Ron Rivera, Washington’s head coach, is Puerto Rican and Mexican. He’s best known as Cam Newton’s head coach in Carolina. Rivera isn’t a white colonizer, oppressor or closet klansman.
A white man (Snyder), a brown man (Rivera) and a black man (Williams) who all seem to have an affinity for black quarterbacks walk into a football facility to evaluate the performance of a 23-year-old black quarterback. You would think the social justice warriors would consider this evaluation process Utopian.
Instead, it’s racist. It’s an example of the rampant discrimination football fosters.
You can’t win with this crowd. They’re not interested in the truth or unity. Their goal is separation, disharmony and racial animus. It’s Twitter’s greatest magic trick.
The people fighting to end racism are the primary promoters of racism.

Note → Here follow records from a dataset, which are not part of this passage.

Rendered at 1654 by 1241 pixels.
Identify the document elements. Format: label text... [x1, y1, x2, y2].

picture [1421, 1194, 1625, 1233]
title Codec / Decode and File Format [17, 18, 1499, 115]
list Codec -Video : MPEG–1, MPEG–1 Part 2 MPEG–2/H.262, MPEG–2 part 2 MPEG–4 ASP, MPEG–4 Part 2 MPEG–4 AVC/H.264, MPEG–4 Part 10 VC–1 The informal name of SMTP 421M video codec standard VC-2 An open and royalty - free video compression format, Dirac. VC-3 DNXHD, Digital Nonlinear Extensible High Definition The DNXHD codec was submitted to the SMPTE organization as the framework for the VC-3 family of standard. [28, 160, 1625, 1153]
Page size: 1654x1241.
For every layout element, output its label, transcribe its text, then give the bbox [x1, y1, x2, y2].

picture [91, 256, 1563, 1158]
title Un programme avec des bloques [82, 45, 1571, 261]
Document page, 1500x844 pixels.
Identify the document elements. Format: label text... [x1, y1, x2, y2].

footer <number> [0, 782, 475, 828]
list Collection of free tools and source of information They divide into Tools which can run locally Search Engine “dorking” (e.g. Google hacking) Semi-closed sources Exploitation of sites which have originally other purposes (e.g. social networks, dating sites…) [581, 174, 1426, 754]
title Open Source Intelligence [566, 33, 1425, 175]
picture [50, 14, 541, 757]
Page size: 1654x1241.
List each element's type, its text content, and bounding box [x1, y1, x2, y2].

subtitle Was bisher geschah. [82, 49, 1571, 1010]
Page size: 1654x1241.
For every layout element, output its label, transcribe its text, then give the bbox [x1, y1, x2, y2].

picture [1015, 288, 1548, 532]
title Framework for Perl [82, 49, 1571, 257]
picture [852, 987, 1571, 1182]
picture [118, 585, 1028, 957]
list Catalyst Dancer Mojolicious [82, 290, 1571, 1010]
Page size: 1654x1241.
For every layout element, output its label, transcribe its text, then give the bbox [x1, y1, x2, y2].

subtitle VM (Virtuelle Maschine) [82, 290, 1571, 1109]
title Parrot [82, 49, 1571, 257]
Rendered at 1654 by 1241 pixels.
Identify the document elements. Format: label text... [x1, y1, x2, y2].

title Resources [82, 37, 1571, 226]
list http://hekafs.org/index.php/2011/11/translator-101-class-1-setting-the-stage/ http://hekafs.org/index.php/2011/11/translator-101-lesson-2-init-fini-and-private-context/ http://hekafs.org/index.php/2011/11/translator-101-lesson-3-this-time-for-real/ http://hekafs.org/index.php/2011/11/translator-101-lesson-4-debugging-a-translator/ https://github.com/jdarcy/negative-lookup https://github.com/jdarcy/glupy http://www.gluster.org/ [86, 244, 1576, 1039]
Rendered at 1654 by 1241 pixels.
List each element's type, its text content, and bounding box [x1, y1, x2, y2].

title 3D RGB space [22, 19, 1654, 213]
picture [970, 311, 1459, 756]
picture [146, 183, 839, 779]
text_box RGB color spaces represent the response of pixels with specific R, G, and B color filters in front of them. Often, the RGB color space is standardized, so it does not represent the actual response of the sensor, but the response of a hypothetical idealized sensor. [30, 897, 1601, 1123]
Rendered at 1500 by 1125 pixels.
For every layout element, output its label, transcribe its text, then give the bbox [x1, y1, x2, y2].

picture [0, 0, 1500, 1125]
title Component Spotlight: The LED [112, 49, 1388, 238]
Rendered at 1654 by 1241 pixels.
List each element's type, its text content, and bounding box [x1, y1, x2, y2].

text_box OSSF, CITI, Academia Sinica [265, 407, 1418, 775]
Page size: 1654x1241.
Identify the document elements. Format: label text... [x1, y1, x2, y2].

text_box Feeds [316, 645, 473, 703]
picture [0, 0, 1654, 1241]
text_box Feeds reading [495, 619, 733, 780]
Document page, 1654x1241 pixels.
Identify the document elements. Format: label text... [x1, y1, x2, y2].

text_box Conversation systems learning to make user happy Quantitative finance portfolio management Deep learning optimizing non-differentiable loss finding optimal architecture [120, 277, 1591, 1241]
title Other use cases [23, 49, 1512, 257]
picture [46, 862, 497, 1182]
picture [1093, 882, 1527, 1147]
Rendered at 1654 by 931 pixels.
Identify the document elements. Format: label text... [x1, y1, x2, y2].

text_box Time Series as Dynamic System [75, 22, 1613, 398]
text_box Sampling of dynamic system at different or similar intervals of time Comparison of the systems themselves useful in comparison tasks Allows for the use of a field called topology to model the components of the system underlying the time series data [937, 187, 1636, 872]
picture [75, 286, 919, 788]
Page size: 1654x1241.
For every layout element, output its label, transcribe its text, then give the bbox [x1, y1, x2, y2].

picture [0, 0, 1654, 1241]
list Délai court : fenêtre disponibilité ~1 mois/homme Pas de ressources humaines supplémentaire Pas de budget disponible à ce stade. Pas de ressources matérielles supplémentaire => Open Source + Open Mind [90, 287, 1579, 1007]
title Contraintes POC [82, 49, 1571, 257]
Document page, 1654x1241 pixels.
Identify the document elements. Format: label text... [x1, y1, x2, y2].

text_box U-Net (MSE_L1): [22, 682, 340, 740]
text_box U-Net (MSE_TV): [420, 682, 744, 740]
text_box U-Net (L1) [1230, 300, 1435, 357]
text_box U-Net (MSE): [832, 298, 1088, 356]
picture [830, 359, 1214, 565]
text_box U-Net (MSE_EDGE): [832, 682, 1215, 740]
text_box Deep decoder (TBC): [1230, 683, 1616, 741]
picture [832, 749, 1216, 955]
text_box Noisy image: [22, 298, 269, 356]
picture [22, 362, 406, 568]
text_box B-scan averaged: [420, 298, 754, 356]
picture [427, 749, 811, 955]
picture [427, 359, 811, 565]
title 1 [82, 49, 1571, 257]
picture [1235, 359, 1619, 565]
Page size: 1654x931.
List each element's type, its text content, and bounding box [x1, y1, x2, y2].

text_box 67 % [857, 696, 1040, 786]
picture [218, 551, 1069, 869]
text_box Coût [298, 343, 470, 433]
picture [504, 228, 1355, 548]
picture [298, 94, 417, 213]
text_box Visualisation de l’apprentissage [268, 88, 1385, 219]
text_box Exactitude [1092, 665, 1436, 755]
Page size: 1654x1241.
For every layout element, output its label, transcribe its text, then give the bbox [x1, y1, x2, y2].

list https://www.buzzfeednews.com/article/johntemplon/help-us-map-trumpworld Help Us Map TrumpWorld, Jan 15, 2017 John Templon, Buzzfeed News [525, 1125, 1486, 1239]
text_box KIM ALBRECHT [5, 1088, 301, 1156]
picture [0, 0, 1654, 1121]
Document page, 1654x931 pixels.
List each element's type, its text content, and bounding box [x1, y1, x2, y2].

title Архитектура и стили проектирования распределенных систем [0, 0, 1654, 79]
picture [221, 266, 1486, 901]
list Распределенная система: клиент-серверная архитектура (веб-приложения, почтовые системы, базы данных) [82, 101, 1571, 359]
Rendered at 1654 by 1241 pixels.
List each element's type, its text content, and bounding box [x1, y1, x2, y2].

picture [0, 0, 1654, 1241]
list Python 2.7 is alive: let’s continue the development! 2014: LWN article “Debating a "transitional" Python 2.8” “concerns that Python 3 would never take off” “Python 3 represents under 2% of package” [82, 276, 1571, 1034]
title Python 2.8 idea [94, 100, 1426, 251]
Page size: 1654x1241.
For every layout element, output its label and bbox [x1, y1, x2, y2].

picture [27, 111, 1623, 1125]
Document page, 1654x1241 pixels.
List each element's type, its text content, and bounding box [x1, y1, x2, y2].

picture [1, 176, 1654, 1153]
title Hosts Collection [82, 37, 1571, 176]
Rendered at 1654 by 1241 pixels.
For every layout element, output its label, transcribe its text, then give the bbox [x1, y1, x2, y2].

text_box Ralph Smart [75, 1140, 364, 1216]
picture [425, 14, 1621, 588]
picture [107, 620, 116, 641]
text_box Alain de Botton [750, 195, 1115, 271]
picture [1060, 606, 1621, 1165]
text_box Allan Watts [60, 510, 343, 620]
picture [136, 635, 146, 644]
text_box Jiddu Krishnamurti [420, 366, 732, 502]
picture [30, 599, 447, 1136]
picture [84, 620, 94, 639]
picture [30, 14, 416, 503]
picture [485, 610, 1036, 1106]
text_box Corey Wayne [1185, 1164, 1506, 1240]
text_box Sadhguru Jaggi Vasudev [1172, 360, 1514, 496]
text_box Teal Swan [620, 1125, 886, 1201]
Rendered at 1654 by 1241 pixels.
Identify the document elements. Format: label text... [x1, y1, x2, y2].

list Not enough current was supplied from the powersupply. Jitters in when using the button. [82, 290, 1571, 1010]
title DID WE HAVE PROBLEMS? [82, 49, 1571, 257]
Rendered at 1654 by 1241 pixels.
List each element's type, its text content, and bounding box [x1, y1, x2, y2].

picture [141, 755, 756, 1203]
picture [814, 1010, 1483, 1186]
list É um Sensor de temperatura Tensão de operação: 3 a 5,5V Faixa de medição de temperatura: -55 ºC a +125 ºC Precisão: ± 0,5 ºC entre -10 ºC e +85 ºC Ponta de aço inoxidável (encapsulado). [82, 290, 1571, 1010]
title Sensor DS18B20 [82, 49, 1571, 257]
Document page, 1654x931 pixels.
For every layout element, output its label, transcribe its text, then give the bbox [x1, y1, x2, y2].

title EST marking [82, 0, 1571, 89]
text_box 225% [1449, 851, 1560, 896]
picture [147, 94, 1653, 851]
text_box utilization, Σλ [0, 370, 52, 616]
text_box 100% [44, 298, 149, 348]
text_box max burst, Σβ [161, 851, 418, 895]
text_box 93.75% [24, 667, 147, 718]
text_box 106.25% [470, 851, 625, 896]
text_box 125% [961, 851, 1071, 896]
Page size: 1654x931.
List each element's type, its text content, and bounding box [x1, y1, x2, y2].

Tuesday, NBA owner Mark Cuban engaged in a nasty Twitter exchange with Texas Senator Ted Cruz, who criticized the NBA for its over-the-top embrace of Black Lives Matter. Cuban responded with a tweet saying his league desires to end racism.
The social justice crowd wants to end racism by calling everyone they disagree with racist. Name-calling doesn’t work. Neither do slogans and hashtags.
What works is what the Washington Football Team has been doing since at least 1988. They choose leaders based on qualifications and potential, regardless of color. They give people the chance to succeed or fail based on their effort, performance and ability to lead.
Dwayne Haskins’ performance has been mediocre. His effort and leadership have been even worse. Poor effort and leadership cost Haskins his job. You could see it in 2019 when he missed the victory formation snap because he was too busy taking celebratory selfies with fans.
Teams will tolerate mediocre performance from their young, high draft picks as long as the effort and leadership are strong. That’s why Sam Darnold and Daniel Jones remain the starting quarterbacks in New York.
Haskins failed for the same reason Josh Rosen bombed in Arizona and Miami. The intangibles compromised their performance.
A record number of black quarterbacks (10) opened the NFL season as starters. That’s the true black QB narrative.
Football deals with the complexities of race far more effectively and fairly than the Black Lives Matter, race-obsessed clowns who spend all day tweeting about equality they pray never comes.